Everyone dies, and everyone has a particular belief system - a personal cosmology - about what will happen when you die. The popularity of evangelical religions demonstrates that some people gain comfort from sharing the same cosmology with a group of people. However, I’d say that most people are like me, harboring a personal cosmology based on life experience. I accept the mystery. "The Truth is Out There," to quote the X-Files.


In Application of Impossible Things, Natalie Sudman tells the story of her near-death experience after she was critically injured in an explosion in Iraq. Sudman is a compelling narrator with astonishing memories of her perspective outside her body and away from her current lifetime. It’s a short, fast read, and an entertaining audiobook.


This book is here on the reading list to inspire you to think about your own personal cosmology. What do you believe happens after death? What are your core beliefs about your mind and its connection to your physical body?

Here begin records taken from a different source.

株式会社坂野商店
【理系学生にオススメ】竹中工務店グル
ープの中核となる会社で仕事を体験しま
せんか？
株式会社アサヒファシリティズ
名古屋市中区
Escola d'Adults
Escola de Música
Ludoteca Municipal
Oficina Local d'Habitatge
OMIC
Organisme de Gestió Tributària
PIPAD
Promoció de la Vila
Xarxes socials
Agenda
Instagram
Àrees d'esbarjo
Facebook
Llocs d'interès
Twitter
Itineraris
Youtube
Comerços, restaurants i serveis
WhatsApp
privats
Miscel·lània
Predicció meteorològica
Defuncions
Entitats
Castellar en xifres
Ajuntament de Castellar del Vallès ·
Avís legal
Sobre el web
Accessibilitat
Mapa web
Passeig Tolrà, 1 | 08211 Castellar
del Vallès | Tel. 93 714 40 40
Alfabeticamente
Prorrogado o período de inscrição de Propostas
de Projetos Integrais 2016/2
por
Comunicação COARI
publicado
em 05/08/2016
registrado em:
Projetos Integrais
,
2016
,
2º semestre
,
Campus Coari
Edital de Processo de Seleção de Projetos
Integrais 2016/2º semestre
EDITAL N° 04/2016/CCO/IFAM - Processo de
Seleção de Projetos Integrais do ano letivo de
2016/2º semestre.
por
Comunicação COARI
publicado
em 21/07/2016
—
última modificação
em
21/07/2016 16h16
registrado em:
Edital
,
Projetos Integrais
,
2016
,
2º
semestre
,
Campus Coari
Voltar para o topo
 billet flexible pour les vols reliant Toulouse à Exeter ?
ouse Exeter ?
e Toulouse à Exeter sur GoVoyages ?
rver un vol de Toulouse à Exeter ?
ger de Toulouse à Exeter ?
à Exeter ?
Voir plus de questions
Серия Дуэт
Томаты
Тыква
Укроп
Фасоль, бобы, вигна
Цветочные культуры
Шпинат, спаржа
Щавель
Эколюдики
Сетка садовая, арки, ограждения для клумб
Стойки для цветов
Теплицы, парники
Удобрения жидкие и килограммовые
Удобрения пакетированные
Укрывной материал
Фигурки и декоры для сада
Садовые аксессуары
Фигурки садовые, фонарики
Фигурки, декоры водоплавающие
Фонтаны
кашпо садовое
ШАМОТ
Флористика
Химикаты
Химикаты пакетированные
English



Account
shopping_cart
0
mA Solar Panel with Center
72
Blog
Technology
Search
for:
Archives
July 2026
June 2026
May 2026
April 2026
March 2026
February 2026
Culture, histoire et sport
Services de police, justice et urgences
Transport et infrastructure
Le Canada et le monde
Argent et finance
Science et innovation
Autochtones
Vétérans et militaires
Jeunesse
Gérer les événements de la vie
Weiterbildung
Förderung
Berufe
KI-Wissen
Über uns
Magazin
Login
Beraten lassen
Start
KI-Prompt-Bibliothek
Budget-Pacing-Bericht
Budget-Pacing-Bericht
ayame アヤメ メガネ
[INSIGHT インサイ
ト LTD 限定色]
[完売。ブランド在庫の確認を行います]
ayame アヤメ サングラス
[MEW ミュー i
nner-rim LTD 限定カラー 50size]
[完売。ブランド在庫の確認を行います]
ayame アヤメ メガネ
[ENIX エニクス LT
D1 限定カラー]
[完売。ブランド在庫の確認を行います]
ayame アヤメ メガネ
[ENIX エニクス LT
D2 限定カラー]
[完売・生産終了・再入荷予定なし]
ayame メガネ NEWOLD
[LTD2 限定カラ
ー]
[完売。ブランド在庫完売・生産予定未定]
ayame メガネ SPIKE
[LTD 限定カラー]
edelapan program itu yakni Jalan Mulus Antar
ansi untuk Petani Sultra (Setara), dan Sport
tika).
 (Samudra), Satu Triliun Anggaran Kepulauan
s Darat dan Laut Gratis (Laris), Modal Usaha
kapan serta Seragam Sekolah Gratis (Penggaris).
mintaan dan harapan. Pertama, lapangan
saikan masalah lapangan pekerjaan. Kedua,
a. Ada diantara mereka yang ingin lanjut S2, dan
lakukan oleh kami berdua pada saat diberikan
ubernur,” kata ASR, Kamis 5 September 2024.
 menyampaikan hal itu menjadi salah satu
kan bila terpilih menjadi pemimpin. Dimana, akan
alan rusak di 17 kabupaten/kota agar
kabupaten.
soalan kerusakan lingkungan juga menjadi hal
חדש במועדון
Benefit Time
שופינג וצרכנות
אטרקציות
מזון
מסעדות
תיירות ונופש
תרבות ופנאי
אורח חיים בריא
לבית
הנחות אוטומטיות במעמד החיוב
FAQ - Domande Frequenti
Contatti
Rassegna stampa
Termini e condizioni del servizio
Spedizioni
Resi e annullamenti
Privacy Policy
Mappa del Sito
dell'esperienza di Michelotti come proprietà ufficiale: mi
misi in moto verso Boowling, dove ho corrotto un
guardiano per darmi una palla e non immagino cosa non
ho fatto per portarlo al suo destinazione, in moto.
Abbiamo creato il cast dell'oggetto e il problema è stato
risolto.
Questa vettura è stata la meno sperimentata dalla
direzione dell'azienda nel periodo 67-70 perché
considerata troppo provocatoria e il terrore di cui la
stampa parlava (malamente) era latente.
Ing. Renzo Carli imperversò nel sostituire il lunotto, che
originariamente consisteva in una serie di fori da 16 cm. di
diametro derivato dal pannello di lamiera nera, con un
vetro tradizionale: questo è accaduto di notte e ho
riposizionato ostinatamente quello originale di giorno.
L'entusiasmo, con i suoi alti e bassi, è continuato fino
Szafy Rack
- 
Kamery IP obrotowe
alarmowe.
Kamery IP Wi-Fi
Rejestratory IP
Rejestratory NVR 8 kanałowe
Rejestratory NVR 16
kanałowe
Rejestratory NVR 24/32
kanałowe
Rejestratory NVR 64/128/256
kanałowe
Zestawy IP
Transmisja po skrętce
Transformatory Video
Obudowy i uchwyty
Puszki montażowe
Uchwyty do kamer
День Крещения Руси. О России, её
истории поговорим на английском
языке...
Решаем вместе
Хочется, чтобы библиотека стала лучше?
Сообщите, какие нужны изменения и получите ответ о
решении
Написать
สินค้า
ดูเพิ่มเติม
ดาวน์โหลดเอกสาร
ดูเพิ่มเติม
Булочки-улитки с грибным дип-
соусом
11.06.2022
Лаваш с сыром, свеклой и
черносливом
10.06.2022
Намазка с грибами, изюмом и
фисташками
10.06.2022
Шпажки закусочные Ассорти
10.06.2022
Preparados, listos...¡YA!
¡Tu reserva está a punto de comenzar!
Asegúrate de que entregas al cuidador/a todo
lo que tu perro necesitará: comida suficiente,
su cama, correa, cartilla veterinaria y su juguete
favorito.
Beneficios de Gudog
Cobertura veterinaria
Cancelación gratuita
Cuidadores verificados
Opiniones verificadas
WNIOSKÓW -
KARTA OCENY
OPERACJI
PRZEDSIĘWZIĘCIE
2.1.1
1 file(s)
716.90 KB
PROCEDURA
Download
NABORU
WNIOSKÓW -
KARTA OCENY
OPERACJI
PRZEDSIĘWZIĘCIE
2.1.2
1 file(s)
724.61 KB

The religion of orthodox science would have you believe a shared materialist cosmology that you are just your physical body and your physical brain, and there can be no consciousness or memory outside the matter of your living organism. Problem solved, there is no mystery. In the United States, mainstream society obligates people in most professions to give mouth service to this cosmology.


I, however, don't believe that human consciousness in a human body is so very special. If scientists and academics are honest with themselves, I guess that most of them don’t actually believe it either. Do you?